Instacart dice que eliminan automáticamente las calificaciones bajas por motivos que escapan al control del comprador, como clima severo, falta de existencias de artículos e interrupciones de la aplicación, pero según mi experiencia, no han eliminado las calificaciones por estos motivos, incluso cuando las discuto. A veces, el cliente no proporciona ninguna razón en absoluto. He comprado miles de lotes y he cuestionado muchas calificaciones, pero solo me han quitado una calificación. Parecía que Instacart decidió́ al azar aprobar esa disputa. 

La calificación de un comprador se basa en sus últimos 100 pedidos, y aproximadamente el 50% de los clientes califican a los compradores, por lo que generalmente tengo alrededor de 50 calificaciones que determinan mi puntaje actual. Los compradores pueden disputar los reclamos de los clientes y la política de Instacart es revisar estos asuntos dos semanas después. Tenga en cuenta que cualquier comprador de tiempo completo comprará más de 100 lotes en un período de dos semanas. Esto no deja nada para que Instacart lo revise. 

Las calificaciones bajas pueden afectar mi sustento de la noche a la mañana. La semana pasada recibí́ dos calificaciones de 1 estrella en un día, una sin dar ninguna razón, y mis disputas aún no se han revisado. Si recibiera otra calificación baja, probablemente no podría trabajar porque mi acceso a los lotes sería casi nulo. 

Mi calificación general con esas dos calificaciones de una estrella es 4.84, que se considera “promedio”. Los niveles de calificación son “Excelente”, “Alto”, “Por encima del promedio”, “Promedio”, “Por debajo del promedio” y “Bajo”. Si está en el nivel bajo, también podría buscar otro trabajo porque no ganará suficiente dinero para pagar sus cuentas. Es como estar en la cárcel de Instacart. El promedio generalmente brinda muy pocas oportunidades para recibir lotes, y los lotes que recibe pagan muy poco, probablemente alrededor de $ 10 en promedio, tal vez menos. En mi opinión, los lotes más rápidos tardan al menos 30 minutos en completarse si eres súper rápido y la cantidad de artículos solicitados es mínima. El lote típico tarda entre 45 minutos y una hora en completarse. 

El sistema punitivo de calificaciones, junto con el inútil proceso de disputa, deja a las personas como yo en un limbo constante, preguntándonos cuándo podremos ganarnos la vida o cuándo la próxima calificación baja arbitraria nos sacará dinero de los bolsillos durante semanas. 

Recientemente comencé́ a sentir que mi sustento está en juego en una tirada de dados mientras que los propietarios no arriesgan nada.

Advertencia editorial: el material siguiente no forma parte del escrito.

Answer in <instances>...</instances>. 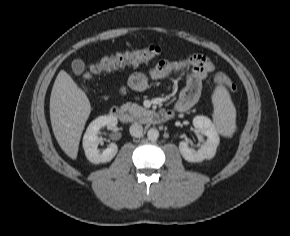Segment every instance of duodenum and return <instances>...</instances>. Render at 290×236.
Returning a JSON list of instances; mask_svg holds the SVG:
<instances>
[{
	"mask_svg": "<svg viewBox=\"0 0 290 236\" xmlns=\"http://www.w3.org/2000/svg\"><path fill=\"white\" fill-rule=\"evenodd\" d=\"M110 113L112 116H114L115 118H117L119 121L123 123H133L136 121V117L133 114H131L127 110L118 106L112 107L110 110ZM174 114H175L174 111H169V110L152 112L148 114L144 118V120L151 123L162 124L172 119Z\"/></svg>",
	"mask_w": 290,
	"mask_h": 236,
	"instance_id": "410a0bca",
	"label": "duodenum"
}]
</instances>
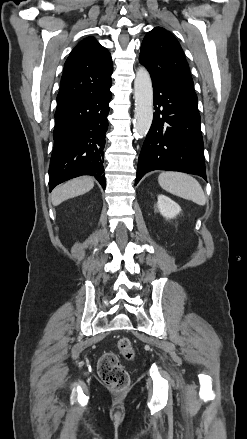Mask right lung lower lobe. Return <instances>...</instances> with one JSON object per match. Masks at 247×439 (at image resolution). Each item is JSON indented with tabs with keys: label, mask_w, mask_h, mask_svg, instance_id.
<instances>
[{
	"label": "right lung lower lobe",
	"mask_w": 247,
	"mask_h": 439,
	"mask_svg": "<svg viewBox=\"0 0 247 439\" xmlns=\"http://www.w3.org/2000/svg\"><path fill=\"white\" fill-rule=\"evenodd\" d=\"M111 85L57 105L54 148L49 167L50 191L80 175H92L105 188L103 149L108 128Z\"/></svg>",
	"instance_id": "obj_1"
}]
</instances>
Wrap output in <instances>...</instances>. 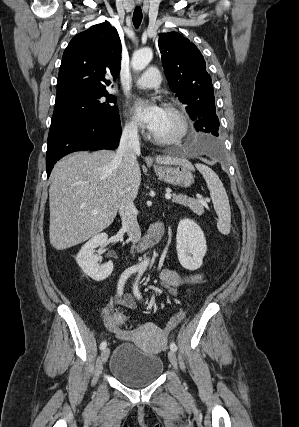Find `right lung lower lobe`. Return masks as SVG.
<instances>
[{
  "label": "right lung lower lobe",
  "instance_id": "1",
  "mask_svg": "<svg viewBox=\"0 0 299 427\" xmlns=\"http://www.w3.org/2000/svg\"><path fill=\"white\" fill-rule=\"evenodd\" d=\"M120 136V123L95 118L75 117L51 124L46 153L47 176L66 154L79 150L115 149Z\"/></svg>",
  "mask_w": 299,
  "mask_h": 427
}]
</instances>
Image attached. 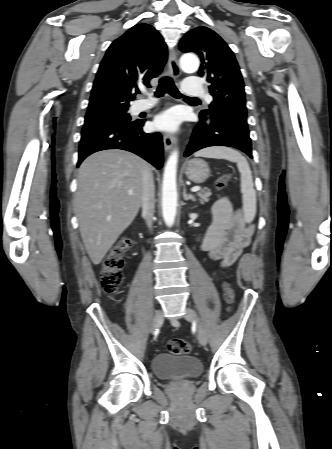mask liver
I'll return each instance as SVG.
<instances>
[{"label": "liver", "instance_id": "obj_1", "mask_svg": "<svg viewBox=\"0 0 332 449\" xmlns=\"http://www.w3.org/2000/svg\"><path fill=\"white\" fill-rule=\"evenodd\" d=\"M140 157L123 150H104L87 157L78 171L75 211L83 243L93 264H99L142 203ZM132 191V195L128 192Z\"/></svg>", "mask_w": 332, "mask_h": 449}]
</instances>
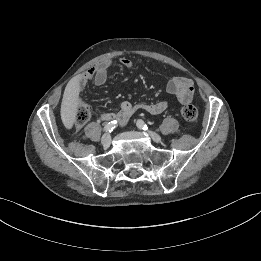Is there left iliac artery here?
<instances>
[{
	"instance_id": "obj_1",
	"label": "left iliac artery",
	"mask_w": 261,
	"mask_h": 261,
	"mask_svg": "<svg viewBox=\"0 0 261 261\" xmlns=\"http://www.w3.org/2000/svg\"><path fill=\"white\" fill-rule=\"evenodd\" d=\"M136 124H137L138 128L143 129V130H148V126L145 124V122L143 120L138 119Z\"/></svg>"
}]
</instances>
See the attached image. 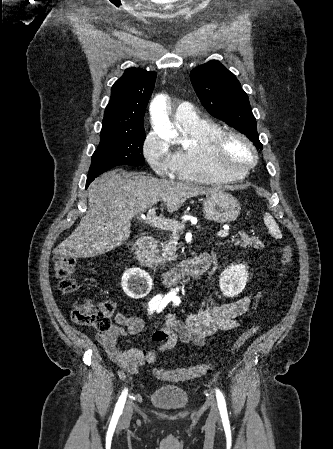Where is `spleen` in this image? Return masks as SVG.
Here are the masks:
<instances>
[{
  "label": "spleen",
  "mask_w": 333,
  "mask_h": 449,
  "mask_svg": "<svg viewBox=\"0 0 333 449\" xmlns=\"http://www.w3.org/2000/svg\"><path fill=\"white\" fill-rule=\"evenodd\" d=\"M264 223L268 227L270 234H272L275 238H281V231L279 230L278 224L271 216V214L266 213L264 215Z\"/></svg>",
  "instance_id": "spleen-1"
}]
</instances>
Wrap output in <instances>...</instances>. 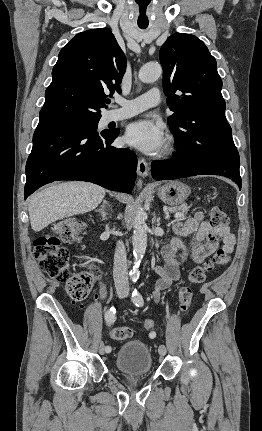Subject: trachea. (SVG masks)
Here are the masks:
<instances>
[{
	"instance_id": "1",
	"label": "trachea",
	"mask_w": 262,
	"mask_h": 431,
	"mask_svg": "<svg viewBox=\"0 0 262 431\" xmlns=\"http://www.w3.org/2000/svg\"><path fill=\"white\" fill-rule=\"evenodd\" d=\"M137 5H138V10L140 14H146L147 8L149 6V1L148 0H136ZM142 29L147 28V26H139Z\"/></svg>"
}]
</instances>
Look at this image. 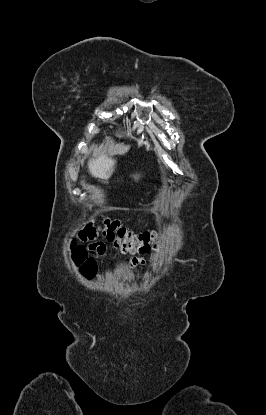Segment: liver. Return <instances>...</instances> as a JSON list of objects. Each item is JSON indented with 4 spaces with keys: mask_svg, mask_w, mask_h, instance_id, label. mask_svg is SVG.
Wrapping results in <instances>:
<instances>
[{
    "mask_svg": "<svg viewBox=\"0 0 266 415\" xmlns=\"http://www.w3.org/2000/svg\"><path fill=\"white\" fill-rule=\"evenodd\" d=\"M115 163V160L102 153L96 160L88 162L89 172L96 178L108 180L114 170Z\"/></svg>",
    "mask_w": 266,
    "mask_h": 415,
    "instance_id": "liver-1",
    "label": "liver"
}]
</instances>
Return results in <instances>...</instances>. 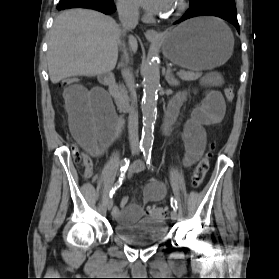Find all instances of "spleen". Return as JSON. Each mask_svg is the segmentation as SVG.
Wrapping results in <instances>:
<instances>
[{
	"mask_svg": "<svg viewBox=\"0 0 279 279\" xmlns=\"http://www.w3.org/2000/svg\"><path fill=\"white\" fill-rule=\"evenodd\" d=\"M225 27L231 33L230 29L226 25H225ZM202 83L218 86V85L222 84V79H221L220 75H218L217 73L212 72V73L207 74L202 79Z\"/></svg>",
	"mask_w": 279,
	"mask_h": 279,
	"instance_id": "spleen-1",
	"label": "spleen"
}]
</instances>
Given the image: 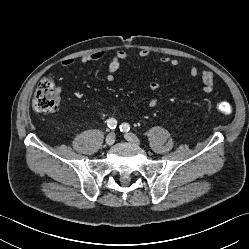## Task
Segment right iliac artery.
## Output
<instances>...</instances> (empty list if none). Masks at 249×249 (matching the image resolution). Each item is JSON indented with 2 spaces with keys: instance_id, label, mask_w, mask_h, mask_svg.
I'll return each mask as SVG.
<instances>
[{
  "instance_id": "obj_1",
  "label": "right iliac artery",
  "mask_w": 249,
  "mask_h": 249,
  "mask_svg": "<svg viewBox=\"0 0 249 249\" xmlns=\"http://www.w3.org/2000/svg\"><path fill=\"white\" fill-rule=\"evenodd\" d=\"M107 125L110 129H115L117 127V121L114 118H110L107 121Z\"/></svg>"
}]
</instances>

Ha quedado muy claro que a esta empresa no le importa mi voz y mis opiniones, y mucho menos mi sustento. 

Nota del Editor: Los trabajadores individuales de Instacart, mientras trabajan en condiciones aisladas, experimentan la misma tiranía de una empresa que los ve como nada más que números en un programa de computadora. La experiencia de este trabajador no es única, y cuando más trabajadores de aplicaciones comienzan a hablar sobre sus experiencias y se unen, pueden asumir las prácticas de explotación de la empresa. Los propios monopolios tecnológicos no detendrán su explotación bajo este sistema, y los trabajadores deben luchar por una nueva sociedad donde sus vidas no dependan de una tirada de dados.